Start of INFORMATION SHOWN

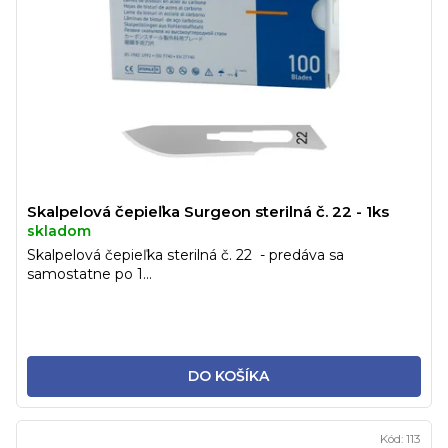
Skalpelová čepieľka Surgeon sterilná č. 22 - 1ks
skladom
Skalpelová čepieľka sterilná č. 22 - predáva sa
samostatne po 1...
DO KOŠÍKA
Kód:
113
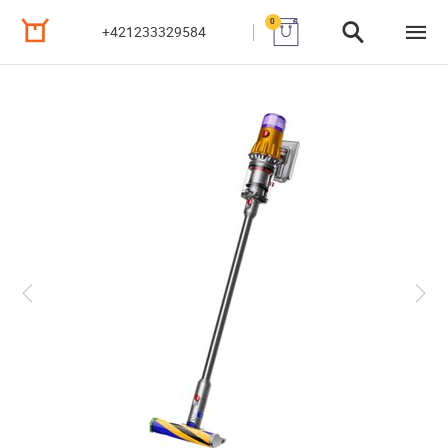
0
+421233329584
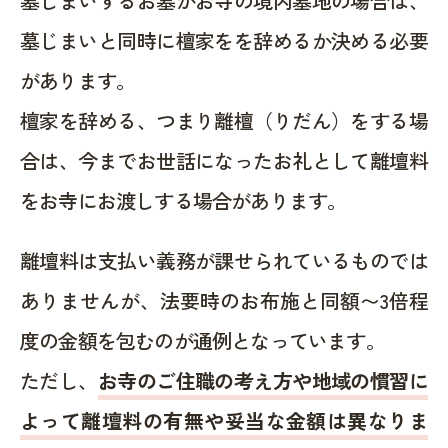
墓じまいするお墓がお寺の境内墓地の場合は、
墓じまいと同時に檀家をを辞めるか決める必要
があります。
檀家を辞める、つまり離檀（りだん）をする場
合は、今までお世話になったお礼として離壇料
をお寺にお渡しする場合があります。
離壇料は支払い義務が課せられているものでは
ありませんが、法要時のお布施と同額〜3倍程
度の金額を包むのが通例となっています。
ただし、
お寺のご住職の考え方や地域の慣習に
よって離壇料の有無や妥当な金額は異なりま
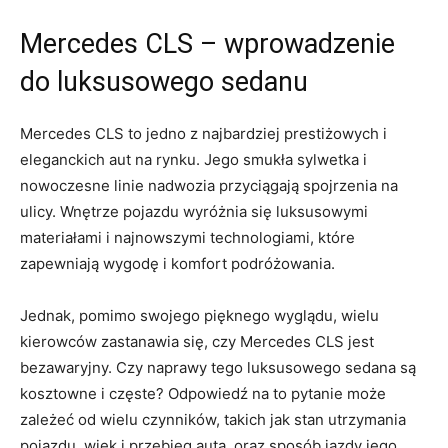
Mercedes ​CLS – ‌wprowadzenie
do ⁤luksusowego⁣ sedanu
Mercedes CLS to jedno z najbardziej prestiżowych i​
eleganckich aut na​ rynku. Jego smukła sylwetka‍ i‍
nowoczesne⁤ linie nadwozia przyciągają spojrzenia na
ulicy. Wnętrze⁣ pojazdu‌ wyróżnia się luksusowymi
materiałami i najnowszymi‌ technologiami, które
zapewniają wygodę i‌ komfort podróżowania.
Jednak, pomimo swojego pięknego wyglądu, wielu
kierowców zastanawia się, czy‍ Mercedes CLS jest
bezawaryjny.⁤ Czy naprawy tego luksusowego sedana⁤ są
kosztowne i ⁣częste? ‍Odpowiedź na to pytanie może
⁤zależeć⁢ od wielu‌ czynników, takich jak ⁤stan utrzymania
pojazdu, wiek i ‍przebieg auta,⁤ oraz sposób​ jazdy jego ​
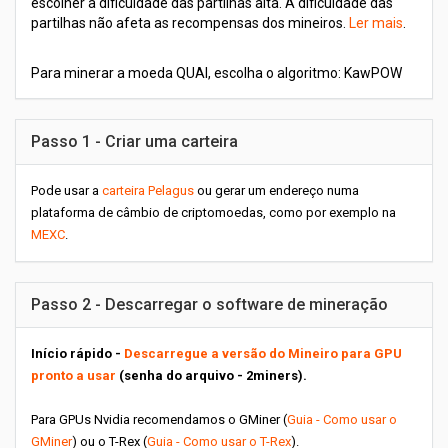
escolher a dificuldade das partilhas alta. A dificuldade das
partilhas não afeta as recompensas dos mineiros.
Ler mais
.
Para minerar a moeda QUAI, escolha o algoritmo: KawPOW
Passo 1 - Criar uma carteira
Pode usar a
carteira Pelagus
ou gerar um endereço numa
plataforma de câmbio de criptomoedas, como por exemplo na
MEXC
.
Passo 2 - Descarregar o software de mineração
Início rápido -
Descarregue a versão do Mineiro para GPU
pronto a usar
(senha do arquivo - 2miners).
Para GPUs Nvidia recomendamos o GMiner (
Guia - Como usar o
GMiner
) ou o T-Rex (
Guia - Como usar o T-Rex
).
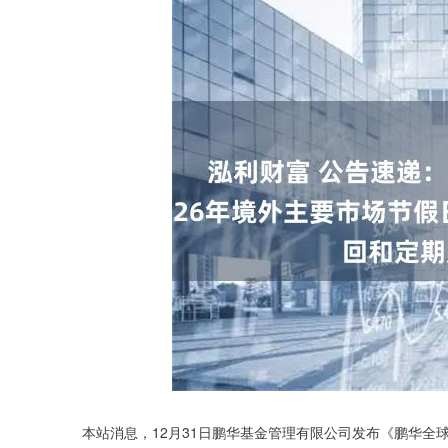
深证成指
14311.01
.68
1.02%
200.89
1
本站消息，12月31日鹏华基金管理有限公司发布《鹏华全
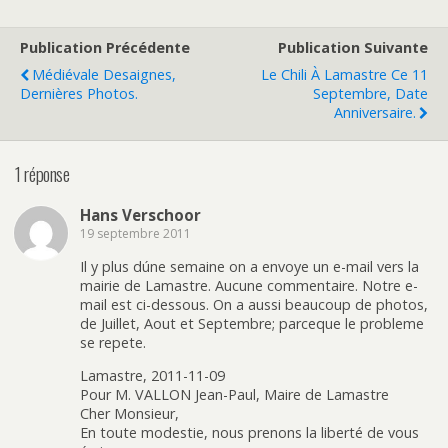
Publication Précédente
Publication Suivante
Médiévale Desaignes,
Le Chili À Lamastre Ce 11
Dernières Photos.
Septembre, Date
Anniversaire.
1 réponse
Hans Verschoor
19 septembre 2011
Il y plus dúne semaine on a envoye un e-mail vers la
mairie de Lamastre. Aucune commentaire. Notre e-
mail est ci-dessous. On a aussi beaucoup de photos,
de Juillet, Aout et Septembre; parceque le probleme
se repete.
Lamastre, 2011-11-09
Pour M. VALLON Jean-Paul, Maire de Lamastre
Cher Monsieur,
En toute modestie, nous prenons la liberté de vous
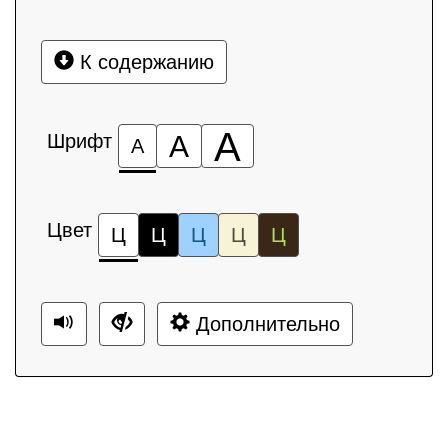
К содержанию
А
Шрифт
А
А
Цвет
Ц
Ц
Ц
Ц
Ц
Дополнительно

End of INFORMATION SHOWN

▸ **TASK**: Copy out the text read from every row above, line for line and without any changes. Leave out the pictures.

▸ **WRITTEN ANSWER**:
Skalpelová čepieľka Surgeon sterilná č. 22 - 1ks
skladom
Skalpelová čepieľka sterilná č. 22 - predáva sa
samostatne po 1...
DO KOŠÍKA
Kód:
113
0
+421233329584
墓じまいするお墓がお寺の境内墓地の場合は、
墓じまいと同時に檀家をを辞めるか決める必要
があります。
檀家を辞める、つまり離檀（りだん）をする場
合は、今までお世話になったお礼として離壇料
をお寺にお渡しする場合があります。
離壇料は支払い義務が課せられているものでは
ありませんが、法要時のお布施と同額〜3倍程
度の金額を包むのが通例となっています。
ただし、
お寺のご住職の考え方や地域の慣習に
よって離壇料の有無や妥当な金額は異なりま
Mercedes ​CLS – ‌wprowadzenie
do ⁤luksusowego⁣ sedanu
Mercedes CLS to jedno z najbardziej prestiżowych i​
eleganckich aut na​ rynku. Jego smukła sylwetka‍ i‍
nowoczesne⁤ linie nadwozia przyciągają spojrzenia na
ulicy. Wnętrze⁣ pojazdu‌ wyróżnia się luksusowymi
materiałami i najnowszymi‌ technologiami, które
zapewniają wygodę i‌ komfort podróżowania.
Jednak, pomimo swojego pięknego wyglądu, wielu
kierowców zastanawia się, czy‍ Mercedes CLS jest
bezawaryjny.⁤ Czy naprawy tego luksusowego sedana⁤ są
kosztowne i ⁣częste? ‍Odpowiedź na to pytanie może
⁤zależeć⁢ od wielu‌ czynników, takich jak ⁤stan utrzymania
pojazdu, wiek i ‍przebieg auta,⁤ oraz sposób​ jazdy jego ​
escolher a dificuldade das partilhas alta. A dificuldade das
partilhas não afeta as recompensas dos mineiros.
Ler mais
.
Para minerar a moeda QUAI, escolha o algoritmo: KawPOW
Passo 1 - Criar uma carteira
Pode usar a
carteira Pelagus
ou gerar um endereço numa
plataforma de câmbio de criptomoedas, como por exemplo na
MEXC
.
Passo 2 - Descarregar o software de mineração
Início rápido -
Descarregue a versão do Mineiro para GPU
pronto a usar
(senha do arquivo - 2miners).
Para GPUs Nvidia recomendamos o GMiner (
Guia - Como usar o
GMiner
) ou o T-Rex (
Guia - Como usar o T-Rex
).
深证成指
14311.01
.68
1.02%
200.89
1
本站消息，12月31日鹏华基金管理有限公司发布《鹏华全
Publication Précédente
Publication Suivante
Médiévale Desaignes,
Le Chili À Lamastre Ce 11
Dernières Photos.
Septembre, Date
Anniversaire.
1 réponse
Hans Verschoor
19 septembre 2011
Il y plus dúne semaine on a envoye un e-mail vers la
mairie de Lamastre. Aucune commentaire. Notre e-
mail est ci-dessous. On a aussi beaucoup de photos,
de Juillet, Aout et Septembre; parceque le probleme
se repete.
Lamastre, 2011-11-09
Pour M. VALLON Jean-Paul, Maire de Lamastre
Cher Monsieur,
En toute modestie, nous prenons la liberté de vous
К содержанию
А
Шрифт
А
А
Цвет
Ц
Ц
Ц
Ц
Ц
Дополнительно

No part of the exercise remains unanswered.